▶ [Work required] If a line holds the word "your", copy it from the entries.
(Beginning of Data section)
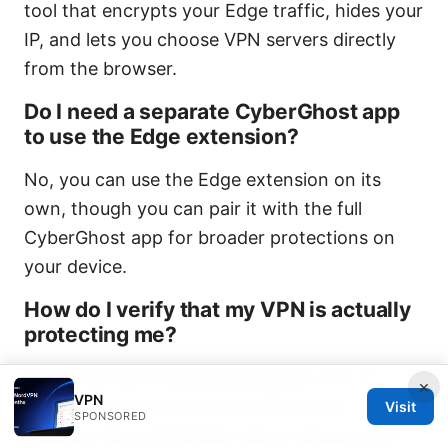
tool that encrypts your Edge traffic, hides your
IP, and lets you choose VPN servers directly
from the browser.
Do I need a separate CyberGhost app
to use the Edge extension?
No, you can use the Edge extension on its
own, though you can pair it with the full
CyberGhost app for broader protections on
your device.
How do I verify that my VPN is actually
protecting me?
Visit a site like whatismyipaddress.com to
×
VPN
confirm your IP shows the VPN server
Visit
SPONSORED
location. Run a DNS leak test to ensure your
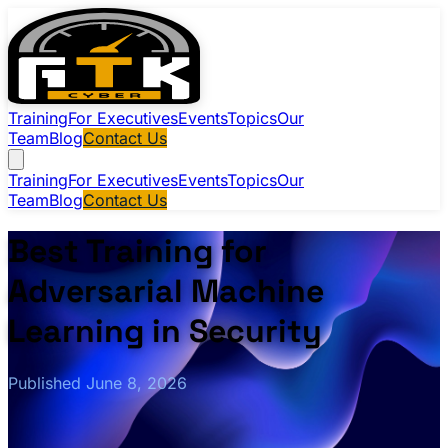
Training
For Executives
Events
Topics
Our
Team
Blog
Contact Us
Training
For Executives
Events
Topics
Our
Team
Blog
Contact Us
Best Training for
Adversarial Machine
Learning in Security
Published June 8, 2026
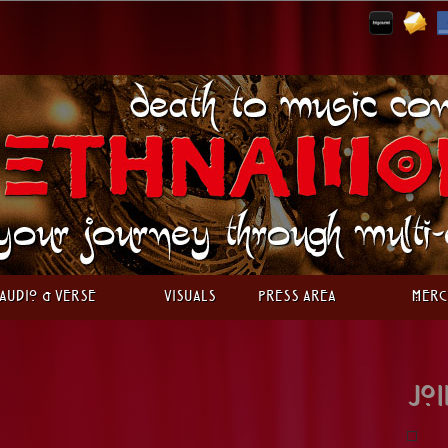
Audio & Verse
Visuals
Press Area
Merc
Joi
(End of Data section)
▶ [Finished exercise]
tool that encrypts your Edge traffic, hides your
your device.
confirm your IP shows the VPN server
location. Run a DNS leak test to ensure your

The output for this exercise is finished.